INSTRUCTIONS TO FOLLOW: Can you write out the records again from the line with "At which label is the value closest to 6?" through the end of the records, replacing "difference" with "gap" and changing nothing else? Leave the pictures out of your answer.

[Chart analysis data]
Segment Open
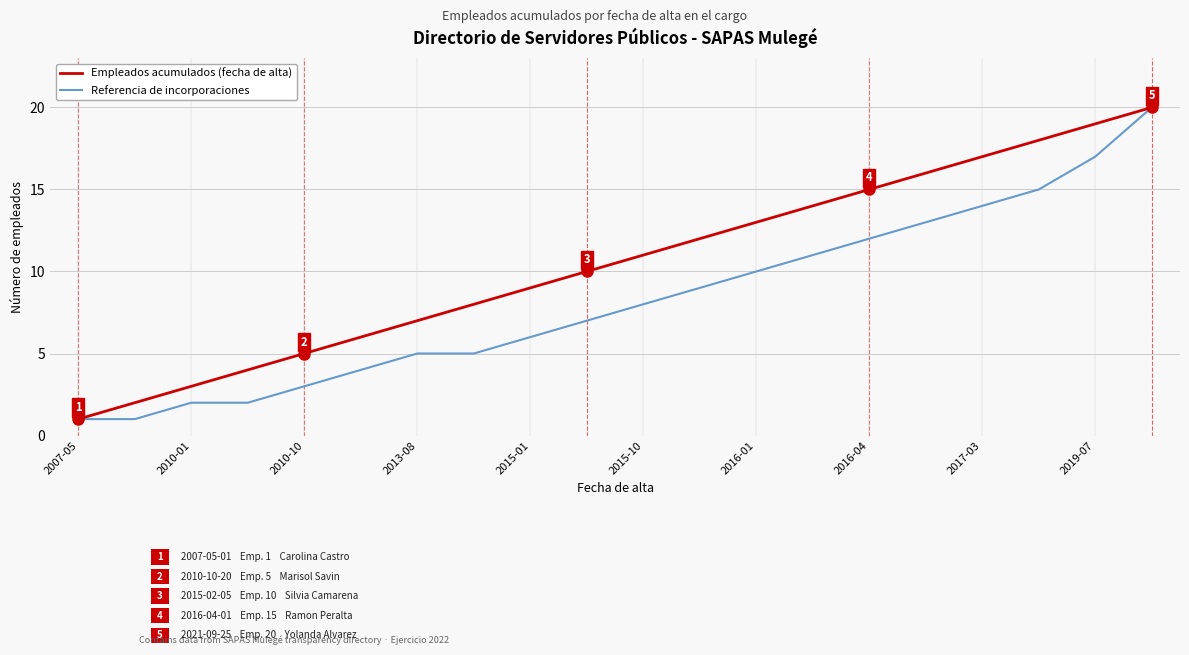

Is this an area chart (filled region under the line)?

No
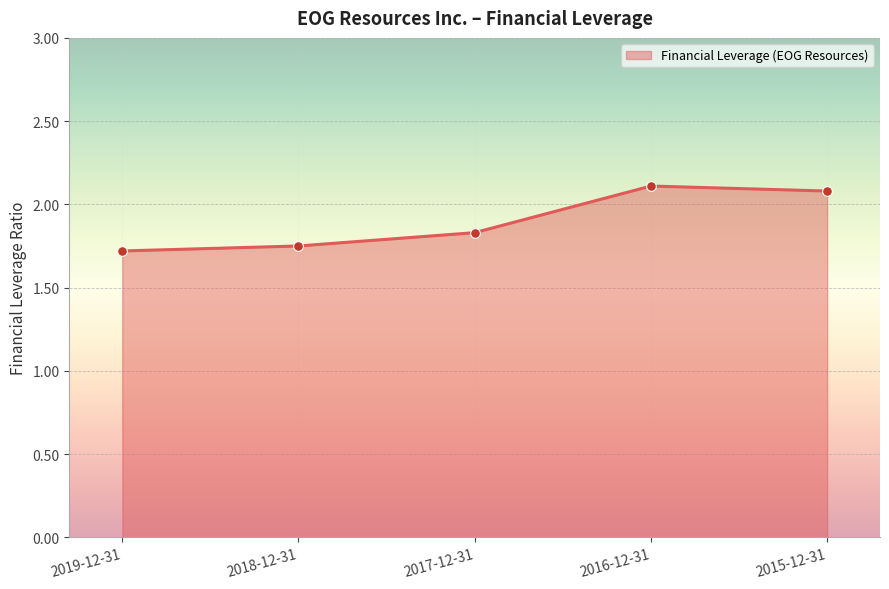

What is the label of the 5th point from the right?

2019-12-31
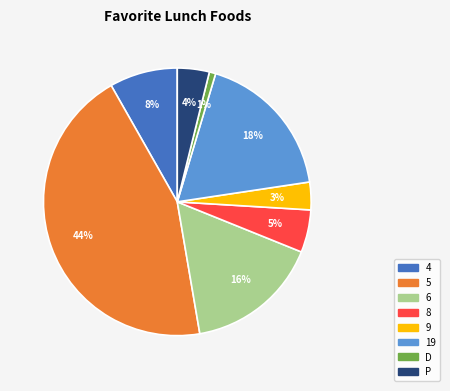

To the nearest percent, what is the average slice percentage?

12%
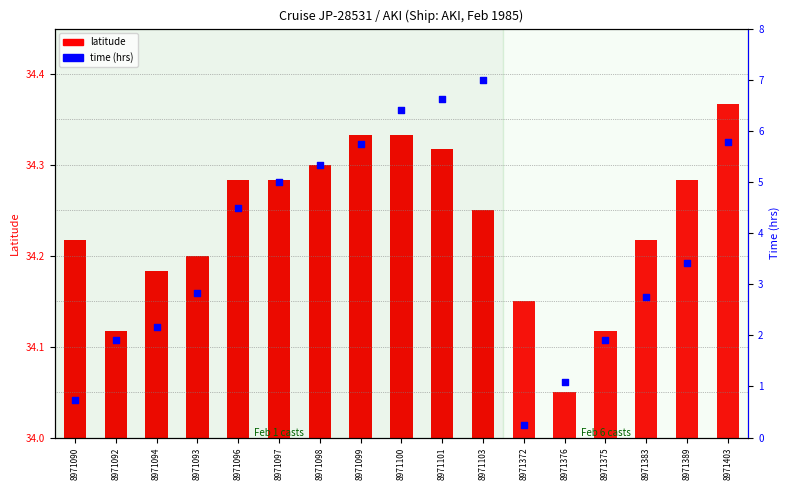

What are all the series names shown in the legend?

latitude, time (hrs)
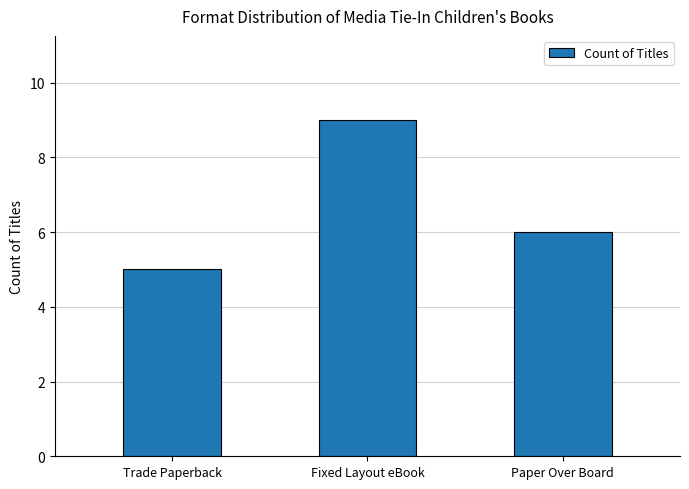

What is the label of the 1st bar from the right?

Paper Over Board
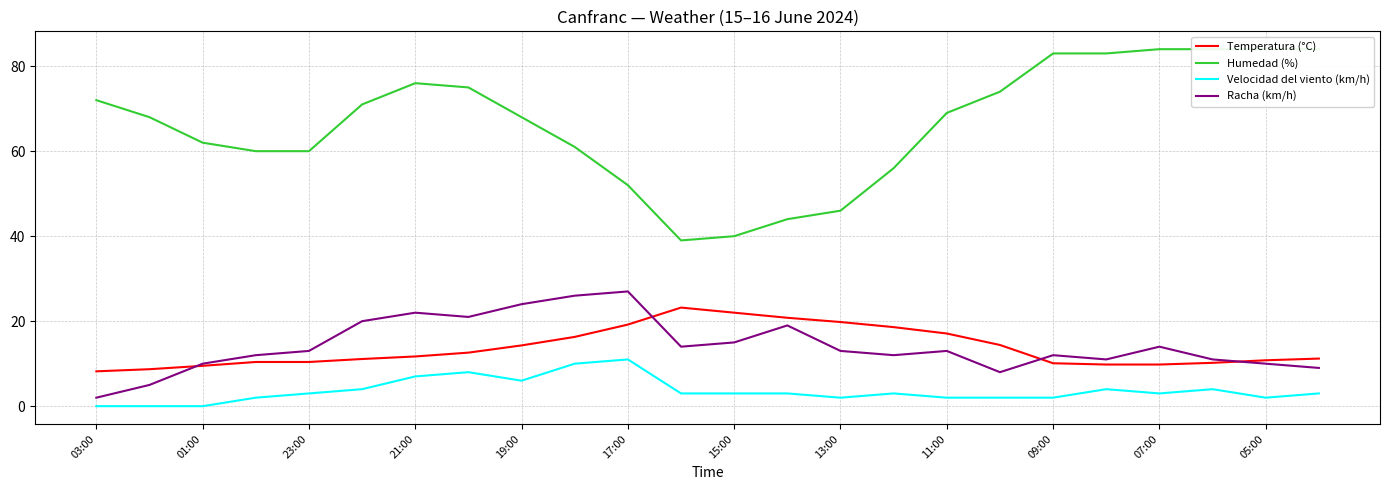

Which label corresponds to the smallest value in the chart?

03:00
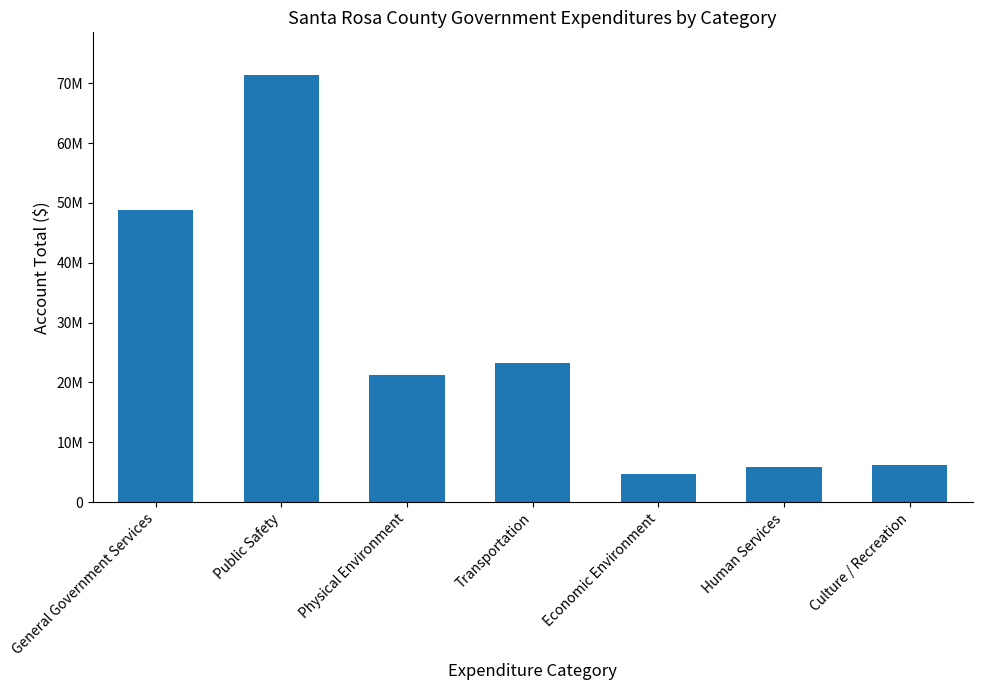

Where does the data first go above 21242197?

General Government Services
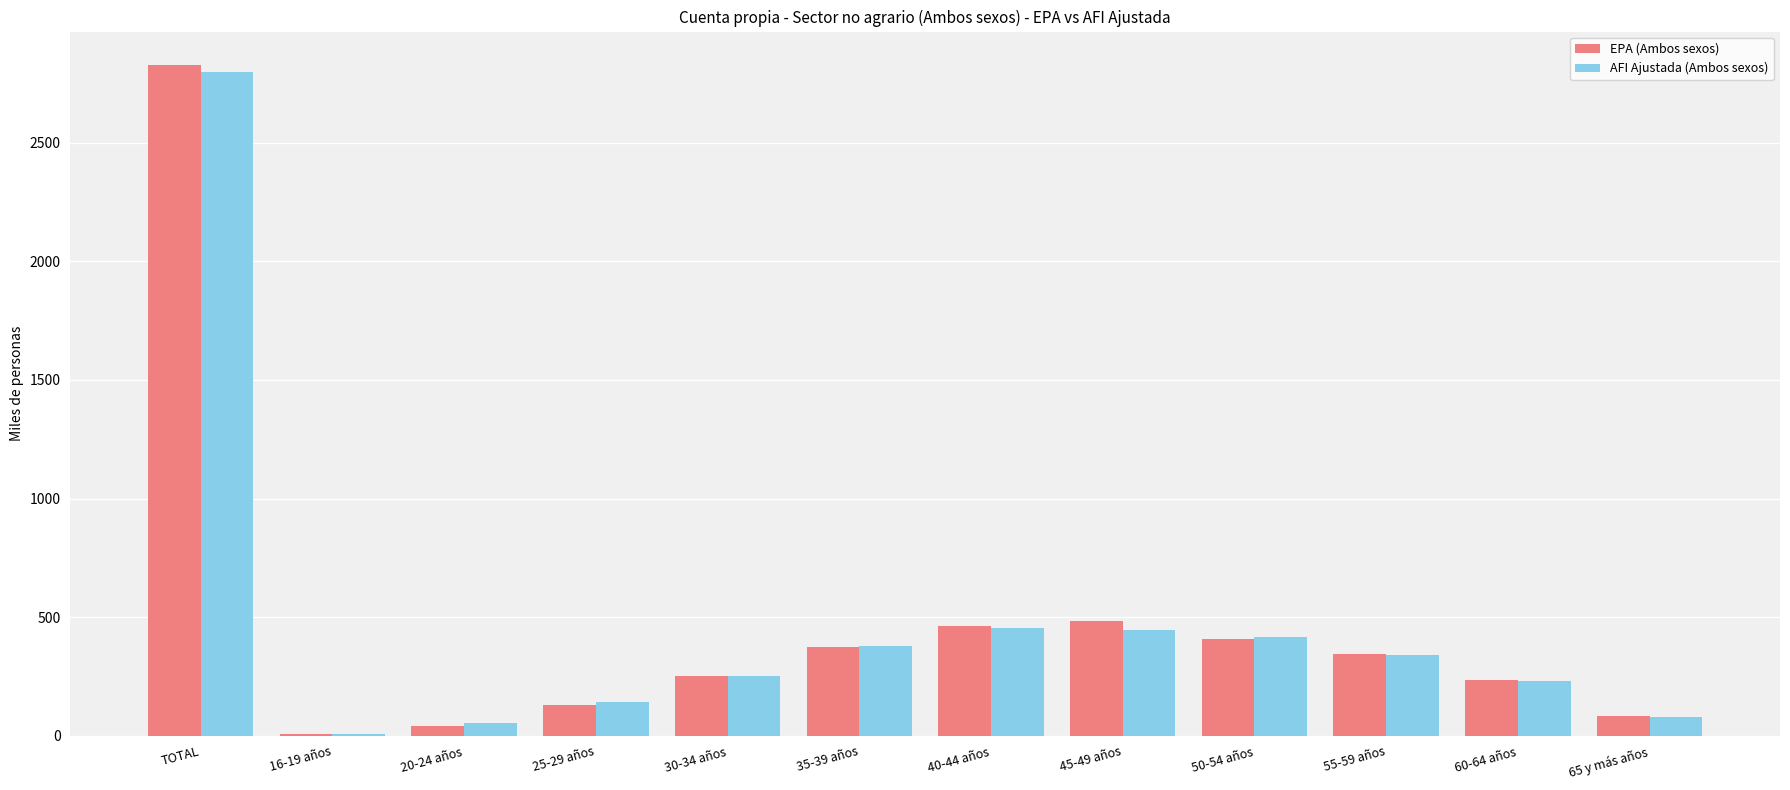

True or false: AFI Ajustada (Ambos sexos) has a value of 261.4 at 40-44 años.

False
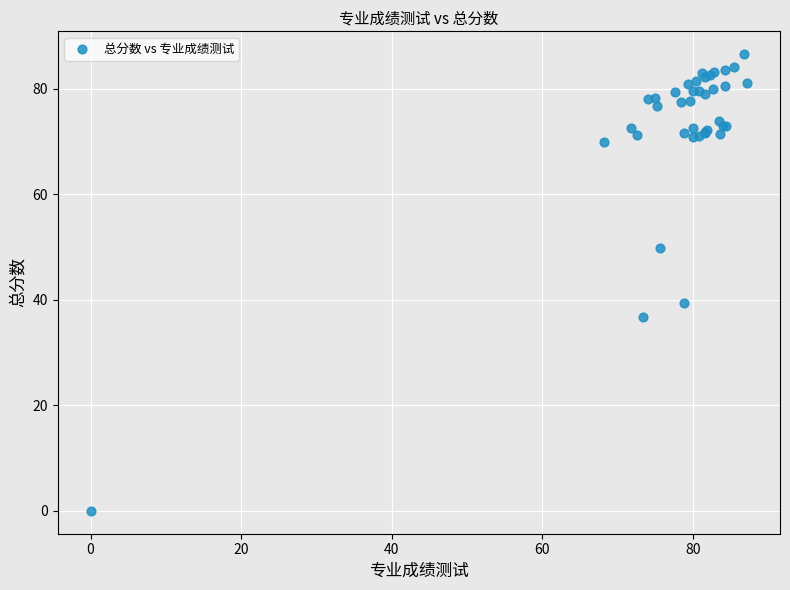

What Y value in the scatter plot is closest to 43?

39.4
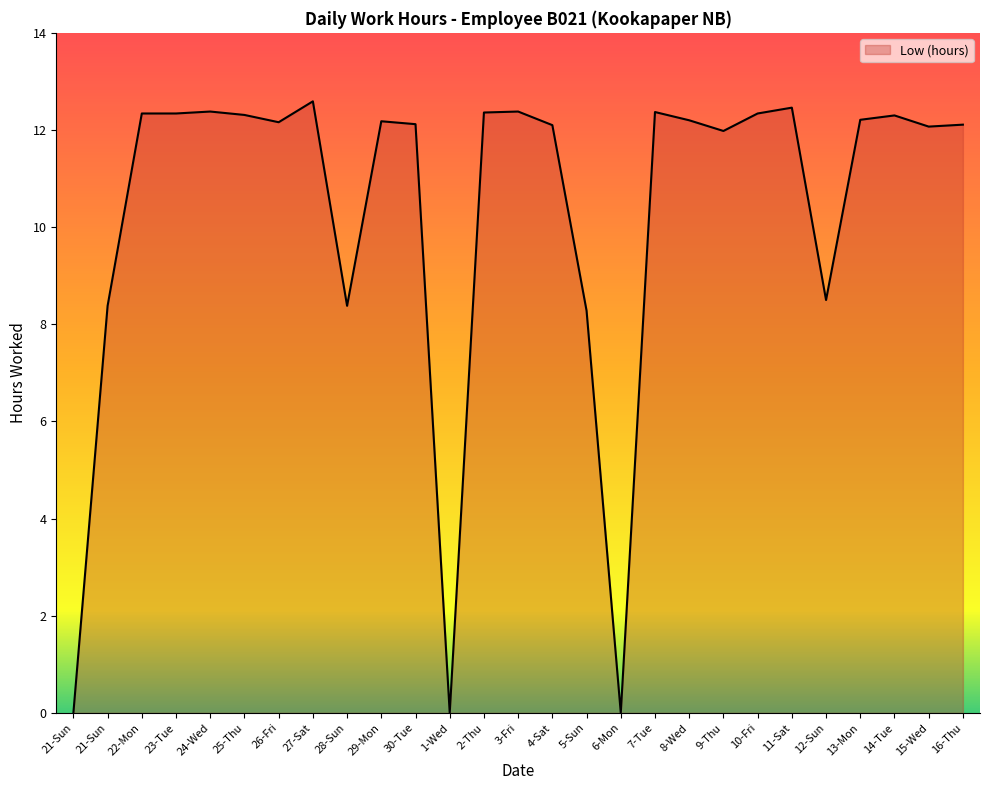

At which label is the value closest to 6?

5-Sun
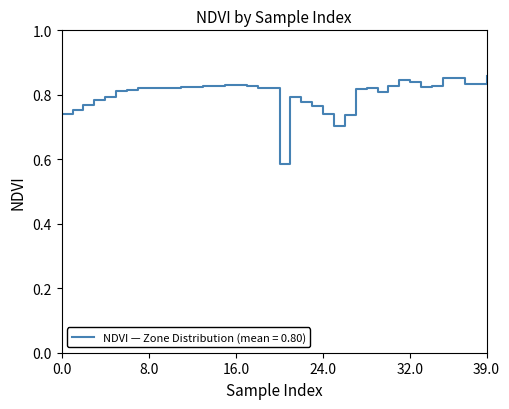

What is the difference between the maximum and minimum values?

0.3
Segment Closed
SOLVED EXERCISE:
At which label is the value closest to 6?

5-Sun

What is the gap between the maximum and minimum values?

0.3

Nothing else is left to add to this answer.